Work request: Starting with the first of the lines and ending with the line that contains "るけど、それでもそこま", rewrite them with "Meldungen" swapped for "Nachrichten" and all else unchanged.

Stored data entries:

++++++++++++++++++++

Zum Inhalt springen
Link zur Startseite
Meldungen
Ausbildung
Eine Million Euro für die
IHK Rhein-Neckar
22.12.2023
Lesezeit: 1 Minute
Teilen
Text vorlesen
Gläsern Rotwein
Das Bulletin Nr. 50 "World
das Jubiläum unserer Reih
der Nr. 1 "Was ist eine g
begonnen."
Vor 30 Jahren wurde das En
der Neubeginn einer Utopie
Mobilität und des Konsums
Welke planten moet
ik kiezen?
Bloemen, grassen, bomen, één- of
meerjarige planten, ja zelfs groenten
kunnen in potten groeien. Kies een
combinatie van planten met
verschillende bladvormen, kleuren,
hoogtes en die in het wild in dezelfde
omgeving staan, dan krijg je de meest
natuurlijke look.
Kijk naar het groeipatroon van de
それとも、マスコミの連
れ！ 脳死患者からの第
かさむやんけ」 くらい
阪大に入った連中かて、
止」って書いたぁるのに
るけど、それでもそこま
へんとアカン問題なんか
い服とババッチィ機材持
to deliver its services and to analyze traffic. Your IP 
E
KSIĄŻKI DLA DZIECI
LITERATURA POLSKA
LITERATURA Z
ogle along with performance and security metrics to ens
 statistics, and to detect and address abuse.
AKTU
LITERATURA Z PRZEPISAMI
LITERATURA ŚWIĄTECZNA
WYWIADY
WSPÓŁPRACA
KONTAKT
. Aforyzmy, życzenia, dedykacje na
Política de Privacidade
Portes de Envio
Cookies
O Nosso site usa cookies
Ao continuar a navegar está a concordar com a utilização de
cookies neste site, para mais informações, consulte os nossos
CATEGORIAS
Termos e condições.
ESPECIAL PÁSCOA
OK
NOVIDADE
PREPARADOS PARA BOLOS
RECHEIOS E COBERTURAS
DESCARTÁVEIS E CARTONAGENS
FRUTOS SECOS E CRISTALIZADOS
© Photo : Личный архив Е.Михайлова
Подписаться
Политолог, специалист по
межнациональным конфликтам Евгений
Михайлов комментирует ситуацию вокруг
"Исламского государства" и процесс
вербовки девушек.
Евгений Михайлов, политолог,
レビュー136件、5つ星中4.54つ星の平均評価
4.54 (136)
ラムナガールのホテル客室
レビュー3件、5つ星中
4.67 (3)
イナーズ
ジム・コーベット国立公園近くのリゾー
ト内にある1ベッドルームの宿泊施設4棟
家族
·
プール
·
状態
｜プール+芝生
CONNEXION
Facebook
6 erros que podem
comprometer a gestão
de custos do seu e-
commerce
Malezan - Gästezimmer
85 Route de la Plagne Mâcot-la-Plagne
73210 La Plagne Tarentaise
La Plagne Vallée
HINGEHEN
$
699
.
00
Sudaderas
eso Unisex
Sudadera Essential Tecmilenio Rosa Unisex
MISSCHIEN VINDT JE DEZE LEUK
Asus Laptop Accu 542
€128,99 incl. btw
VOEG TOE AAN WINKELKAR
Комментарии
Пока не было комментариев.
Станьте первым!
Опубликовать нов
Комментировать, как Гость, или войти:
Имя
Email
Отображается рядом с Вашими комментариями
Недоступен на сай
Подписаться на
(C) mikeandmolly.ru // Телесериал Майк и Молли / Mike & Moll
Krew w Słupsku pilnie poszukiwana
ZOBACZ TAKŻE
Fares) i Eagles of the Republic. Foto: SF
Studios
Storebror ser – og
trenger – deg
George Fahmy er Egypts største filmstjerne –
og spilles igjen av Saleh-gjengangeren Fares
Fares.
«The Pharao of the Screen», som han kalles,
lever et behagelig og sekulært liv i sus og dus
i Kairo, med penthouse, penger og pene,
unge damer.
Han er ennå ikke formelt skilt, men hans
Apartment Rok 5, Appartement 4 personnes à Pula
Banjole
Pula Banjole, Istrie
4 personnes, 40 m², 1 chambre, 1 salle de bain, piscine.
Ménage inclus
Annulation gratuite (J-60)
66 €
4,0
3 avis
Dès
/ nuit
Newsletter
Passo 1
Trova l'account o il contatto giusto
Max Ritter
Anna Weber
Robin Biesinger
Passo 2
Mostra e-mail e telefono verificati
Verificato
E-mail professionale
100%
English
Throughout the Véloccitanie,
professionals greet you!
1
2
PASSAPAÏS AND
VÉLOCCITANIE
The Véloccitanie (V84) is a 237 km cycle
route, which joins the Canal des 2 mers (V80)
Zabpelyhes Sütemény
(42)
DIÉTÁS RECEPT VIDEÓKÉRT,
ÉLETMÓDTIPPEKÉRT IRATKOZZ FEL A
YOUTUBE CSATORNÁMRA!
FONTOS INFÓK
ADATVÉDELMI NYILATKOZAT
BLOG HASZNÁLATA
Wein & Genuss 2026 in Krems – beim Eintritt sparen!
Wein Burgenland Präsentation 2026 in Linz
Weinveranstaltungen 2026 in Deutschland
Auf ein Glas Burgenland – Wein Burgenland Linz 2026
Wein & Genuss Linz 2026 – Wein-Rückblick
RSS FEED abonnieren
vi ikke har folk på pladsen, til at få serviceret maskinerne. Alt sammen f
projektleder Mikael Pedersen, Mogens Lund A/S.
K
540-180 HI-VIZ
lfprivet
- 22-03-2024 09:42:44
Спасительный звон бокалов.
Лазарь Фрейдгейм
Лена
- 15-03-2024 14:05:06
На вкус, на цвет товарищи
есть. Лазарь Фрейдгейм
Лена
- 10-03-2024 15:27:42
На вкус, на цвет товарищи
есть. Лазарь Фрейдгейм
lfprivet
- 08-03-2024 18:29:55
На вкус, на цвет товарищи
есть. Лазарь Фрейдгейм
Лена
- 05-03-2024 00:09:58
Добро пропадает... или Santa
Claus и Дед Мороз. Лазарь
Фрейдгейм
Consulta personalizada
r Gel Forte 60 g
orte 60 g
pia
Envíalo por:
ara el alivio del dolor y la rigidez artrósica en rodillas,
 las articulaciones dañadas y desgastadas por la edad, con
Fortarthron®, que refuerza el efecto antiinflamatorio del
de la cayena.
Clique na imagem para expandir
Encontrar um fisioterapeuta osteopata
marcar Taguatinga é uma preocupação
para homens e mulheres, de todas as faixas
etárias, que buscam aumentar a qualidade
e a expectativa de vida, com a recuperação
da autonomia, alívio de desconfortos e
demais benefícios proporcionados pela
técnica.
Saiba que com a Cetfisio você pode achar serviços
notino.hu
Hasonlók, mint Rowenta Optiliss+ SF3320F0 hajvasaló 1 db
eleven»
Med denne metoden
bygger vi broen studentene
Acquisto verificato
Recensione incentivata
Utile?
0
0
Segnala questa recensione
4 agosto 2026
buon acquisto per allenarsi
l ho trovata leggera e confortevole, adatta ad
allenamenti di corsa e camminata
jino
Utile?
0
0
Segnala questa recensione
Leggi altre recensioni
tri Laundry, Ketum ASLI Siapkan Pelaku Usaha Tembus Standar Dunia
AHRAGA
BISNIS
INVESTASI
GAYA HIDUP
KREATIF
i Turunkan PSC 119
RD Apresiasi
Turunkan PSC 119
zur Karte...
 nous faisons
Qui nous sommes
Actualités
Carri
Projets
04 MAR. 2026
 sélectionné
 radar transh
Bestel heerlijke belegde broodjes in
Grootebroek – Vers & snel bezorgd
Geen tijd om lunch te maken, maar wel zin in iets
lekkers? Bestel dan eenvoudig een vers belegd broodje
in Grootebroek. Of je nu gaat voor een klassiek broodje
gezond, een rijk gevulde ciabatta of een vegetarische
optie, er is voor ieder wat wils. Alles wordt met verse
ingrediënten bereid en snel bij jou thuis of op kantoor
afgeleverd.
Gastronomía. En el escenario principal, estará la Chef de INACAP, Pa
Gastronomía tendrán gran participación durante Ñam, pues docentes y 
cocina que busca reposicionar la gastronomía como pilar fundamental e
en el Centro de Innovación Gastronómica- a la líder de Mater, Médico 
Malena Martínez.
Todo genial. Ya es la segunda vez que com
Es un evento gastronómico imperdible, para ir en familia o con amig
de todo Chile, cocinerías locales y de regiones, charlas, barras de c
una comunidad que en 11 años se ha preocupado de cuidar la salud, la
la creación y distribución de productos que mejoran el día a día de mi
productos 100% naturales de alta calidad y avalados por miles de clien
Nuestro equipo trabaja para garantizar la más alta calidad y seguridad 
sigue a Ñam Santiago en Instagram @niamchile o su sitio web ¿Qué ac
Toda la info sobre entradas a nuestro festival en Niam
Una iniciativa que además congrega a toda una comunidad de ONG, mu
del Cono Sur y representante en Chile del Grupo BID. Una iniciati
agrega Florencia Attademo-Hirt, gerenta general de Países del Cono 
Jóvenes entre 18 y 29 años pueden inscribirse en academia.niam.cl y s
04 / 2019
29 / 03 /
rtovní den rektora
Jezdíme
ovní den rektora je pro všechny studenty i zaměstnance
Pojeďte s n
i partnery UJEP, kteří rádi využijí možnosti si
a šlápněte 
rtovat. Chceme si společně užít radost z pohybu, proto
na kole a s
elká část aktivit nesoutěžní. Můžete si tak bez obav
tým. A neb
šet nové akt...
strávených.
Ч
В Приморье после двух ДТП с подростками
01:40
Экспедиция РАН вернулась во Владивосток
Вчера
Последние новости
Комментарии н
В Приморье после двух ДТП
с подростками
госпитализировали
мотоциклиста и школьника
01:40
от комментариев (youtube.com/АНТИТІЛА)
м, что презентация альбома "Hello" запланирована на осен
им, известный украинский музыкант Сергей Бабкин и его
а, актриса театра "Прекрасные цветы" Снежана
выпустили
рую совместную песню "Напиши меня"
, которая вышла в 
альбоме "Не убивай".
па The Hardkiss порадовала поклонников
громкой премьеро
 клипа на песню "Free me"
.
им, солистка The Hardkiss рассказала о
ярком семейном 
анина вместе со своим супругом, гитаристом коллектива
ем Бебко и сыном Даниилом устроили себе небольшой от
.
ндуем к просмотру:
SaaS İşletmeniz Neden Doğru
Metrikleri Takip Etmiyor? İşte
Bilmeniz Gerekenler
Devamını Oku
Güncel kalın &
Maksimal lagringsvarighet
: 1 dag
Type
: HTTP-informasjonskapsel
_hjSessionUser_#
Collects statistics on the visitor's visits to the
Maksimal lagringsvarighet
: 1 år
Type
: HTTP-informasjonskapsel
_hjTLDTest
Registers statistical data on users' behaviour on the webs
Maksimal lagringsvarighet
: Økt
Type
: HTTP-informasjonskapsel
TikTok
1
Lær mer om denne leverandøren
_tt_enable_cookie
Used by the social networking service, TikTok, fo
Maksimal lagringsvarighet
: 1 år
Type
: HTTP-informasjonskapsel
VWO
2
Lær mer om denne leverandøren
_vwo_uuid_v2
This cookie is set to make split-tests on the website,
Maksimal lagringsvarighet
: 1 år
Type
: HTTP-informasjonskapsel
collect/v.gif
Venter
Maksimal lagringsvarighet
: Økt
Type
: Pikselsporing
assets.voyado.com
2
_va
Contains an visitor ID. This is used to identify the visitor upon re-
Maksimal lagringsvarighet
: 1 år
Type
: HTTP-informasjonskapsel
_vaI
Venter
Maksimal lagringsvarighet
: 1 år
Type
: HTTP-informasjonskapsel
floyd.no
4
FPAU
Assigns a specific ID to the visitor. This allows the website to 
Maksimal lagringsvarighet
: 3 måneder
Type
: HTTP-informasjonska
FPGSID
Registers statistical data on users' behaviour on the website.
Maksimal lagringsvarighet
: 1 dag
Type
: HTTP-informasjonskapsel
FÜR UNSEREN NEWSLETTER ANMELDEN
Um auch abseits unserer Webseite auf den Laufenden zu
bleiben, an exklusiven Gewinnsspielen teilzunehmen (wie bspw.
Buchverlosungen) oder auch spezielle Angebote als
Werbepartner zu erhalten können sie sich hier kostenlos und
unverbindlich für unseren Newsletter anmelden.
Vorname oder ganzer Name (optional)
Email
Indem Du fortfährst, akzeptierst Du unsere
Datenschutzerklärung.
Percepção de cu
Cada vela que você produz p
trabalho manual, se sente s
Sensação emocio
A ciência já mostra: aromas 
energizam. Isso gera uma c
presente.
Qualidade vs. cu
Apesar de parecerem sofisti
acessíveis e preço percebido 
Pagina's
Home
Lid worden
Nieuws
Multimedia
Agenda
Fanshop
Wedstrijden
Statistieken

++++++++++++++++++++

Reply to the task:
Zum Inhalt springen
Link zur Startseite
Nachrichten
Ausbildung
Eine Million Euro für die
IHK Rhein-Neckar
22.12.2023
Lesezeit: 1 Minute
Teilen
Text vorlesen
Gläsern Rotwein
Das Bulletin Nr. 50 "World
das Jubiläum unserer Reih
der Nr. 1 "Was ist eine g
begonnen."
Vor 30 Jahren wurde das En
der Neubeginn einer Utopie
Mobilität und des Konsums
Welke planten moet
ik kiezen?
Bloemen, grassen, bomen, één- of
meerjarige planten, ja zelfs groenten
kunnen in potten groeien. Kies een
combinatie van planten met
verschillende bladvormen, kleuren,
hoogtes en die in het wild in dezelfde
omgeving staan, dan krijg je de meest
natuurlijke look.
Kijk naar het groeipatroon van de
それとも、マスコミの連
れ！ 脳死患者からの第
かさむやんけ」 くらい
阪大に入った連中かて、
止」って書いたぁるのに
るけど、それでもそこま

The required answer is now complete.